Courtesy of Vini e Vecchi Sapori, Florence
The Italians have always known that one of the most important rituals of humanity is eating together. The image of family and friends sitting around a table filling up on homemade food is as closely tied with Italian culture as gesticulating, pasta and impeccably dressed policemen. In Italy, food is not about food, or really about nourishment, but rather pleasure and hospitality. They understand that if you make time for eating at a table with loved ones, then everything else is worthwhile.
The great journalist, restaurant critic and author AA Gill once said that the most important discovery known to mankind was the invention of the dining table, and that the most important thing we all do as a species is sit around that table with others and eat. The reason is this – everything worth saying, doing or knowing happens with people we love around a kitchen or dining table. It is about socialising and connecting over the minutiae of our day. It is a space for arguing, discussing issues, laughing and loving. When people have a plate in front of them, they talk – they unload and relax. Food is about memory and emotion. The Italians understand this more than in other places where this tradition is losing steam. They know that while what we eat is crucial, what’s really important is how we eat.

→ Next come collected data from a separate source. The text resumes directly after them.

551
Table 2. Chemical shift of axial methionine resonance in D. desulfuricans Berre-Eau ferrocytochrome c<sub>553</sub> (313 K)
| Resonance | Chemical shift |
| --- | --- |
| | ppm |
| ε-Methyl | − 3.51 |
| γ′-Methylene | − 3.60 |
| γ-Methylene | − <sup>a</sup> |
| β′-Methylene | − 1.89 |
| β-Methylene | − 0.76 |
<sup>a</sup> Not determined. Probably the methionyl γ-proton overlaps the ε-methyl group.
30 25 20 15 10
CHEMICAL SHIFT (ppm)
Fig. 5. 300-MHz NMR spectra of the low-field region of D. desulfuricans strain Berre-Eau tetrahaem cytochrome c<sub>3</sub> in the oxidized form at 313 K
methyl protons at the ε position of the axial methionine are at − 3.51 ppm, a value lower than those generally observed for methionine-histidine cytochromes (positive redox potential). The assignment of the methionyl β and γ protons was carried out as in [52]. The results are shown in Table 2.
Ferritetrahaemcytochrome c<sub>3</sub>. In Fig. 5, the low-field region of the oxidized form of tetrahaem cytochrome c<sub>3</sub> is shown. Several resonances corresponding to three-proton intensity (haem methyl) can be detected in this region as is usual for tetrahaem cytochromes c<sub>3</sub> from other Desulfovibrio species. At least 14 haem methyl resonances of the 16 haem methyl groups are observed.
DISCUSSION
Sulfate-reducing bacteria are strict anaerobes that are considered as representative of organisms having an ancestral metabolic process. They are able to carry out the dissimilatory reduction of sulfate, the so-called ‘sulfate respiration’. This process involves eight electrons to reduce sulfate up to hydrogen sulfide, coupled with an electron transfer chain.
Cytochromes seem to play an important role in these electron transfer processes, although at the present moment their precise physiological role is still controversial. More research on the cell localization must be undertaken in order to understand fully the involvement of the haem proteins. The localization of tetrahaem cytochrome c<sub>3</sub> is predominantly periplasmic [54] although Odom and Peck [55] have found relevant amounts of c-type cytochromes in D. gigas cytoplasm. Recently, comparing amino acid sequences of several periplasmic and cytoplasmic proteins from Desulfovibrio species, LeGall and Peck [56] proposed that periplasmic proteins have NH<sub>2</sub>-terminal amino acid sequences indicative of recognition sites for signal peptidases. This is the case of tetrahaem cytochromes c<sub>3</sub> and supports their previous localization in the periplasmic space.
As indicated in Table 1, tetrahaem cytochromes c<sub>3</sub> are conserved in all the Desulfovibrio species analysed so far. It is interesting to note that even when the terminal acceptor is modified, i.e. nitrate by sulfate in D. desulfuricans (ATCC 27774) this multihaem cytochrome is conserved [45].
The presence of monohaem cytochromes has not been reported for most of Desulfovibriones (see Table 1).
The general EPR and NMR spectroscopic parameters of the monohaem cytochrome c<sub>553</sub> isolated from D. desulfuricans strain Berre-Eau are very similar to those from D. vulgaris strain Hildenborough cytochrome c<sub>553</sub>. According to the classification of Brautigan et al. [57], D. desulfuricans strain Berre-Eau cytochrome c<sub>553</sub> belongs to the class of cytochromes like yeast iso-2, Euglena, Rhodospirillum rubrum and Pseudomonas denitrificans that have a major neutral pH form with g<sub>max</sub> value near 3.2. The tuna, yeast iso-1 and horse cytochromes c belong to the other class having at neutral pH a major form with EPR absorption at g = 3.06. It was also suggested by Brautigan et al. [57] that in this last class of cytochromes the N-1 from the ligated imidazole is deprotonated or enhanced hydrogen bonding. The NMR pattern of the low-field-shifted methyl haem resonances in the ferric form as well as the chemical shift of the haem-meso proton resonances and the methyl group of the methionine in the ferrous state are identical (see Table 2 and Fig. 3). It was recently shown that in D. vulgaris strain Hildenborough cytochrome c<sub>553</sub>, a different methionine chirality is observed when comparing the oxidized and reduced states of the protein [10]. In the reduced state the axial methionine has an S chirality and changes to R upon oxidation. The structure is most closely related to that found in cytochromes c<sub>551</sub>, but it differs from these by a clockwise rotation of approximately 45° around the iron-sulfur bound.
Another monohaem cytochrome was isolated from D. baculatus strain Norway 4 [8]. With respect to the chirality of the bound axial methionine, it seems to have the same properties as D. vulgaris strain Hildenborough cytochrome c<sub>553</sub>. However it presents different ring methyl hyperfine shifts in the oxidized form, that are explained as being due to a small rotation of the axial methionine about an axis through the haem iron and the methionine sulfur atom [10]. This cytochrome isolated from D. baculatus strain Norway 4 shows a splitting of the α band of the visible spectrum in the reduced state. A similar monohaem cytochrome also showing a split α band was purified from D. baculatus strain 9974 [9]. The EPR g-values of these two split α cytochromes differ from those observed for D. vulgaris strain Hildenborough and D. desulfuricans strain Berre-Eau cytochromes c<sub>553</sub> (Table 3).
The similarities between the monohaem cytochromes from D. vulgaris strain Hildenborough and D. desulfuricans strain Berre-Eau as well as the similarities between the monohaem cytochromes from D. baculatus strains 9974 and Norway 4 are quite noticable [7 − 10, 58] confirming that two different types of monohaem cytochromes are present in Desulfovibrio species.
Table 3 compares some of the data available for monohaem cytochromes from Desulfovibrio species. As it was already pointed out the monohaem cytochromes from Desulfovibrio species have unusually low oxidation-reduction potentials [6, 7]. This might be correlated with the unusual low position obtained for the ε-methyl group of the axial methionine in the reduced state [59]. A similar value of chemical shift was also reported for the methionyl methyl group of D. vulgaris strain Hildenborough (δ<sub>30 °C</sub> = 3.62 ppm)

Cultures all over the world regularly eat at a table with loved ones, although perhaps not as often as in years past. The tradition goes back a long way – Jesus spent his last night on earth sitting around a table with his nearest and dearest breaking bread and drinking wine. The Italians weren’t first to eat with company at a table (the Ancient Egyptians were the earliest recorded originators, eating around tables made of stones), but they do it best and more regularly than any other country in the world. They prioritise it because they understand its importance. Italian group dining is a cross-generational, noisy affair – kitchen tables are flanked by grandparents, parents, children, cousins, aunts and uncles. It is where la famiglia merge and discuss their lives and how they feel, often with noise levels that would make the audio-sensitive shudder. Food is spoken about as a pleasure – to cook is an expression of love and to sit around a tavola with loved ones is a sacred act more important than any job. For Italians, the event of talking and connecting is as vital as what’s on the plates. Every meal, regardless of how informal, is presented with a table cloth and appropriate glassware and cutlery. This beautiful pomp is a way of showing love for those who sit around that table – I love you, therefore I have made an extra effort for you – you are someone I love and value, so I have created this experience for you. We all know how food tastes has everything to do with how it is presented and the company. My favourite restaurant in the world is a small trattoria in a tiny square in Catania, Sicily. The food is good – the pasta alla norma outstanding – but my opinion of it also has everything to do with the setting and the way I feel when I am there, relaxed and warm, cocooned by golden street lamps and the sound of a language I don’t understand, but find musical to hear. Italians are incredibly adept at turning the essential act of eating into a celebration of life.
One of my favourite things to do when I visit Italy is to walk around before dinner and just absorb the hum of families eating, shouting and living. It is one of the reasons I feel so comfortable there and why I feel such a strong shared kinship with it. Italy feels like home.